Document text:
*****

On 8/11/10 9:17 PM, Garrett Smith wrote:
On 8/11/10, Boris Zbarsky<[email protected]> wrote:
On 8/11/10 11:48 AM, Boris Zbarsky wrote:
javascript:var start = new Date(); function f(n) { for (var k =
n.firstChild; k; k = n.nextSibling) f(k); } f(document); alert(new
Date() - start)
Er, that had a typo. The correct script is:
javascript:var start = new Date(); function f(n) { for (var k =
n.firstChild; k; k = k.nextSibling) f(k); } f(document); alert(new
Date() - start);
My result is 1012
In what browser? Firefox 3.6? (And presumably on reasonably slow
hardware, if so.)
If so, really do try 4.0 beta. It's a good bit faster.
It's also highly contrived example. When you start doing any DOM
manipluation, particularly appending or removing nodes, you're going
to notice a lot larger times.
Well, sure, but you also won't be walking the entire DOM in JS like
this. The HTML5 spec scripts sure don't, last I checked.
Now the numbers are slightly larger; on the order of 230ms to 350ms.
Barely above human lag-perception. This is on a several-years-old
laptop as hardware.
How do figure that's barely above human lag perception?
The commonly accepted figure for when things start to feel laggy in UI
terms is 200ms. If someone clicks and nothing happens for more than
200ms then they perceive the response as slow. Otherwise they generally
perceive it as "pretty much instant".

*****

Extracted data:
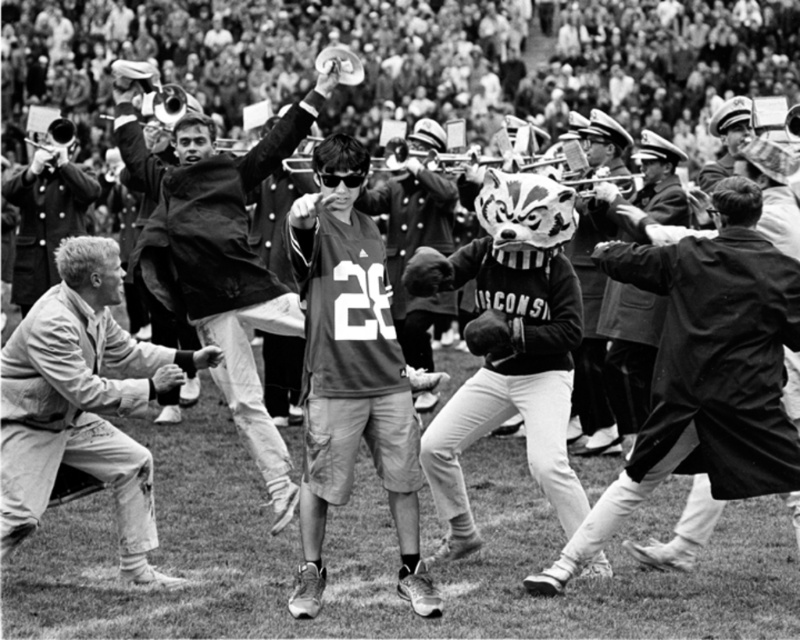
You are a photographer at the event and want to ensure both the smooth black coat at center and the black matte mascot at center are clearly visible in your photo. Given their height difference, which object should you focus on first to ensure proper framing?

The smooth black coat at center has a lesser height compared to the black matte mascot at center, so you should focus on the black matte mascot at center first to ensure it is properly framed within the shot.

You are a photographer at the sports event and want to capture a photo of the matte black jersey at center without the light beige cotton pants at lower left appearing in the frame. Based on their positions, is this possible?

The light beige cotton pants at lower left are positioned to the left of the matte black jersey at center, so by adjusting the camera angle to exclude the left side of the frame, the photographer can capture the matte black jersey at center without the light beige cotton pants at lower left appearing in the shot.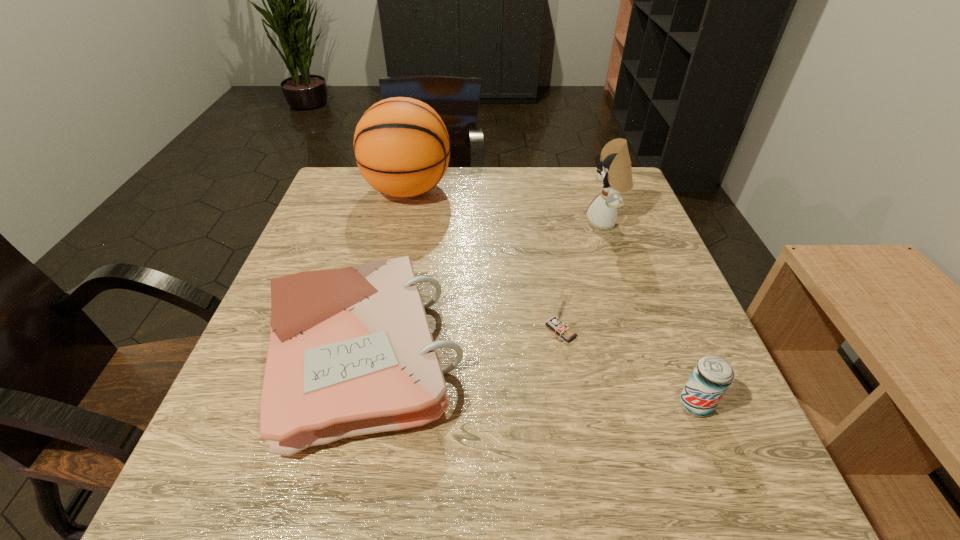
At what (x,y) coordinates should I click in order to perform the action: click on object that is positioned at the near left corner. Please return your answer as a coordinate pair (x, y). The image size is (960, 540). Looking at the image, I should click on (351, 352).

I want to click on object that is at the far right corner, so click(x=614, y=169).

Find the location of `vacant region at the far edge of the desktop`. vacant region at the far edge of the desktop is located at coordinates (539, 202).

Image resolution: width=960 pixels, height=540 pixels. In the image, there is a desktop. Find the location of `free space at the near edge`. free space at the near edge is located at coordinates (581, 455).

What are the coordinates of `free location at the left edge` in the screenshot? It's located at (302, 267).

Locate an element on the screen. The height and width of the screenshot is (540, 960). free location at the right edge of the desktop is located at coordinates (631, 350).

In the image, there is a desktop. At what (x,y) coordinates should I click in order to perform the action: click on free space at the far left corner. Please return your answer as a coordinate pair (x, y). Looking at the image, I should click on (339, 179).

Where is `blank space at the near left corner of the desktop`? This screenshot has height=540, width=960. blank space at the near left corner of the desktop is located at coordinates (288, 473).

The height and width of the screenshot is (540, 960). I want to click on free space at the near right corner of the desktop, so click(x=666, y=477).

Find the location of `vacant area that lies between the doll and the third object from right to left`. vacant area that lies between the doll and the third object from right to left is located at coordinates (583, 276).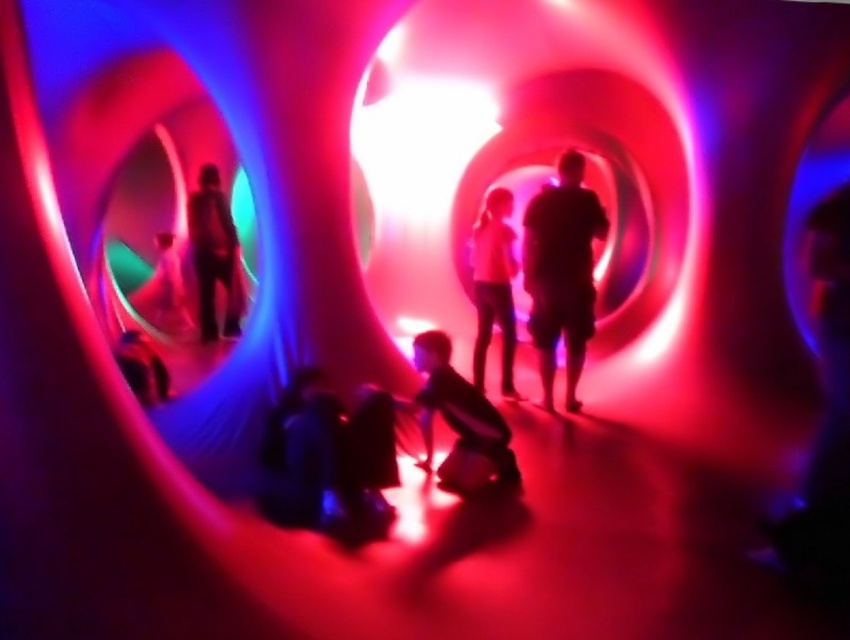
Question: Which of the following is the closest to the observer?

Choices:
 (A) (508, 458)
 (B) (581, 323)
 (C) (483, 324)
 (D) (231, 308)

Answer: (A)

Question: Does silhouette human at center have a smaller size compared to pink matte shirt at center?

Choices:
 (A) no
 (B) yes

Answer: (A)

Question: Is pink matte shirt at center above matte black suit at center?

Choices:
 (A) no
 (B) yes

Answer: (A)

Question: Is silhouette human at center to the left of pink matte shirt at center from the viewer's perspective?

Choices:
 (A) yes
 (B) no

Answer: (B)

Question: Which of the following is the closest to the observer?

Choices:
 (A) (510, 307)
 (B) (545, 353)
 (C) (227, 216)
 (D) (460, 484)

Answer: (D)

Question: Estimate the real-world distances between objects in this image. Which object is farther from the matte black suit at center?

Choices:
 (A) dark matte clothing at center
 (B) pink matte shirt at center
 (C) silhouette human at center

Answer: (A)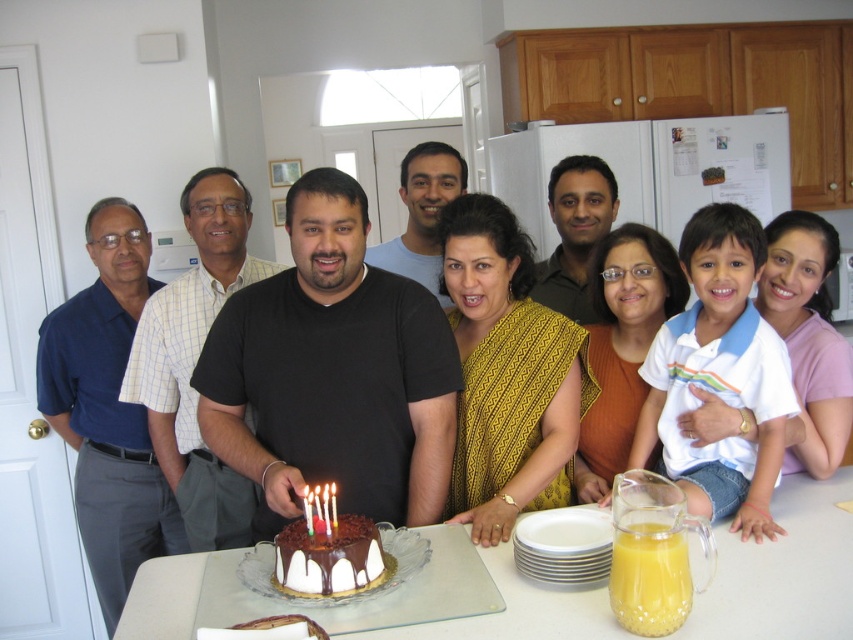
Question: Which is nearer to the white glass table at center?

Choices:
 (A) chocolate frosted cake at center
 (B) translucent glass pitcher at lower right

Answer: (A)

Question: Which is farther from the translucent glass pitcher at lower right?

Choices:
 (A) chocolate frosted cake at center
 (B) matte black shirt at center

Answer: (A)

Question: Does translucent glass pitcher at lower right have a smaller size compared to chocolate frosted cake at center?

Choices:
 (A) no
 (B) yes

Answer: (B)

Question: Is matte black shirt at center to the right of translucent glass pitcher at lower right from the viewer's perspective?

Choices:
 (A) yes
 (B) no

Answer: (A)

Question: Which of the following is the closest to the observer?

Choices:
 (A) chocolate frosted cake at center
 (B) matte black shirt at center
 (C) white glass table at center

Answer: (C)

Question: Is translucent glass pitcher at lower right above chocolate frosted cake at center?

Choices:
 (A) yes
 (B) no

Answer: (A)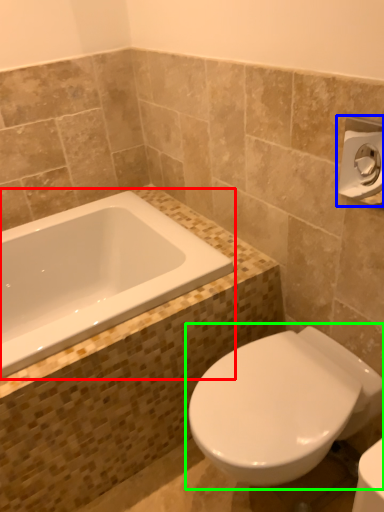
Question: Based on their relative distances, which object is nearer to bathtub (highlighted by a red box)? Choose from towel bar (highlighted by a blue box) and toilet (highlighted by a green box).

Choices:
 (A) towel bar
 (B) toilet

Answer: (B)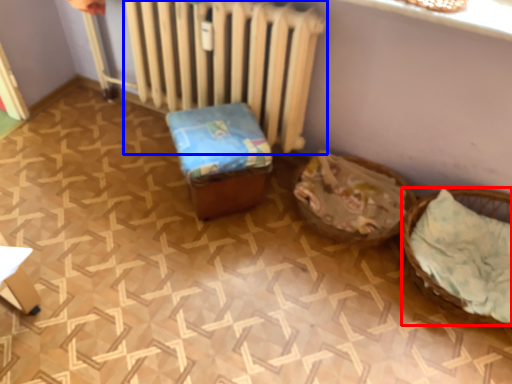
Question: Which of the following is the farthest to the observer, basket (highlighted by a red box) or radiator (highlighted by a blue box)?

Choices:
 (A) basket
 (B) radiator

Answer: (B)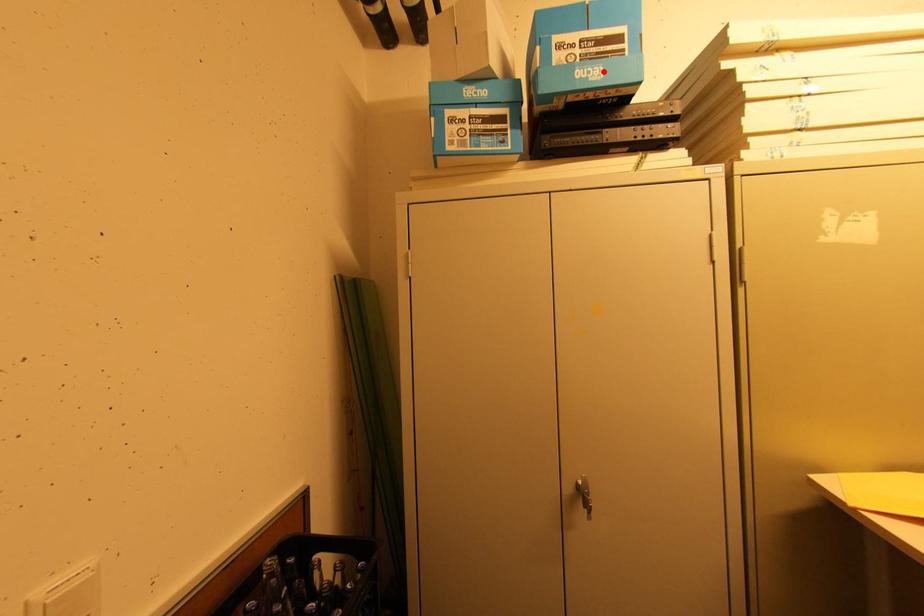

*****

Directions for this task: Quote the email thread on DOM traversal timing, starting with "It's also highly" and going on through "lot larger times.".

Solution for this problem:
It's also highly contrived example. When you start doing any DOM
manipluation, particularly appending or removing nodes, you're going
to notice a lot larger times.